En este sentido me dirigía yo a Dionisio con mis palabras, pues ni le di explicaciones
completas ni él tampoco me las pidió, ya que hacía como que sabía muchas cosas y las
más importantes, y presumía de estar ya bastante informado gracias a las mal entendidas
enseñanzas recibidas de otros. He oído decir que, posteriormente, incluso ha escrito, a
propósito de estas cuestiones que entonces aprendió, un tratado que presenta como
materia propia, y no como fruto de las explicaciones recibidas, pero no tengo
conocimiento cierto de ello. Ya sé que hay otros que han escrito sobre estos mismos
temas, pero ni ellos mismos saben quiénes son. En todo caso, al menos puedo decir lo
siguiente a propósito de todos los que han escrito y escribirán y pretenden ser
competentes en las materias por las que yo me intereso, o porque recibieron mis
enseñanzas o de otros o porque lo descubrieron personalmente: en mi opinión, es
imposible que hayan comprendido nada de la materia. Desde luego, no hay ni habrá
nunca una obra mía que trate de estos temas; no se pueden, en efecto, precisar como se
hace con otras ciencias, sino que después de una larga convivencia con el problema y
después de haber intimado con él, de repente, como la luz que salta de la chispa, surge
la verdad en el alma y crece ya espontáneamente . Sin duda, tengo la seguridad de que,
tanto por escrito como de viva voz, nadie podría exponer estas materias mejor que yo;
pero sé también que, si estuviera mal expuesto, nadie se disgustaría tanto como yo. Si
yo hubiera creído que podían expresarse satisfactoriamente con destino al vulgo por
escrito u oralmente, ¿qué otra tarea más hermosa habría podido llevar a cabo en mi vida
que manifestar por escrito lo que es un supremo servicio a la humanidad y sacar a la luz
en beneficio de todos la naturaleza de las cosas. Ahora bien, yo no creo que la discusión
filosófica sobre estos temas sea, como se dice, un bien para los hombres, salvo para
unos pocos que están capacitados para descubrir la verdad por sí mismos con unas
pequeñas indicaciones. En cuanto a los demás, a unos les cubriría de un injusto
desprecio, lo que es totalmente inadecuado, y a otros de una vana y necia suficiencia,
convencidos de la sublimidad de las enseñanzas recibidas. Y todavía se me ocurre
extenderme más largamente sobre este aspecto: tal vez alguno de los temas de los que
hable quede más claro una vez que hayan sido expuestos. Hay, en efecto, un argumento
serio que se opone a quien se atreve a escribir cualquier cosa sobre estas materias,
argumento ya expuesto por mí muchas veces, pero me parece que debo repetirlo ahora
una vez más.

------------------------------------

## Tareas
1. Enumera las vías por las que, según el fragmento, alguien pudo llegar a considerarse competente en las materias que interesan al narrador.
2. De acuerdo con el fragmento, ¿para quiénes sería un bien la discusión filosófica sobre estos temas?
3. Indica, por favor, si cada afirmación concuerda con el fragmento: (a) Dionisio pidió al narrador explicaciones completas. (b) El narrador tiene conocimiento cierto del tratado que se atribuye a Dionisio. (c) El narrador está seguro de que nadie podría exponer estas materias mejor que él.
Los registros proceden de otra fuente.

------------------------------------

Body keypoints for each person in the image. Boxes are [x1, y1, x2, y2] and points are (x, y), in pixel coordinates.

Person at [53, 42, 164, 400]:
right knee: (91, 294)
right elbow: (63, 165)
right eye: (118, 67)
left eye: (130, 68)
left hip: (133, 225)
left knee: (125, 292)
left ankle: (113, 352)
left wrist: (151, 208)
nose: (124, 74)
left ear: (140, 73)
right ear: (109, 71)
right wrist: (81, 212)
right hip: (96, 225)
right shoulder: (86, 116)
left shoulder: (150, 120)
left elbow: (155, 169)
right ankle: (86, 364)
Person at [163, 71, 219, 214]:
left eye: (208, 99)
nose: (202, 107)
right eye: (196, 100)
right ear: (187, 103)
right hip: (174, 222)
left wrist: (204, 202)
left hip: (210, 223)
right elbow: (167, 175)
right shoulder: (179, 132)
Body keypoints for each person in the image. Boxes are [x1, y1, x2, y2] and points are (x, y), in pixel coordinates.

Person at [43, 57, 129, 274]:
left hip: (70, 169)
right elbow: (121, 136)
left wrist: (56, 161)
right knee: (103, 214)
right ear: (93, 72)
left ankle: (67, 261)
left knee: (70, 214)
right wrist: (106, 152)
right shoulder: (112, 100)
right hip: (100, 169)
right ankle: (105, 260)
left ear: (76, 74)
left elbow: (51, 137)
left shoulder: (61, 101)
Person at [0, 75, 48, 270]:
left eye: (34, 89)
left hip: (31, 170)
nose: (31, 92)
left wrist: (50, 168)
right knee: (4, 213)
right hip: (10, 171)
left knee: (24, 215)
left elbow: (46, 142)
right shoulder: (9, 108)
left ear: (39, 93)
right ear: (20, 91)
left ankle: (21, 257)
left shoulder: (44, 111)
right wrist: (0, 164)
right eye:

------------------------------------

## Respuestas
1. Porque recibió las enseñanzas del narrador; porque recibió las de otros; porque lo descubrió personalmente.

2. Para unos pocos que están capacitados para descubrir la verdad por sí mismos con unas pequeñas indicaciones.

3. (a) No: "ni le di explicaciones completas ni él tampoco me las pidió". (b) No: "pero no tengo conocimiento cierto de ello". (c) Sí: "nadie podría exponer estas materias mejor que yo".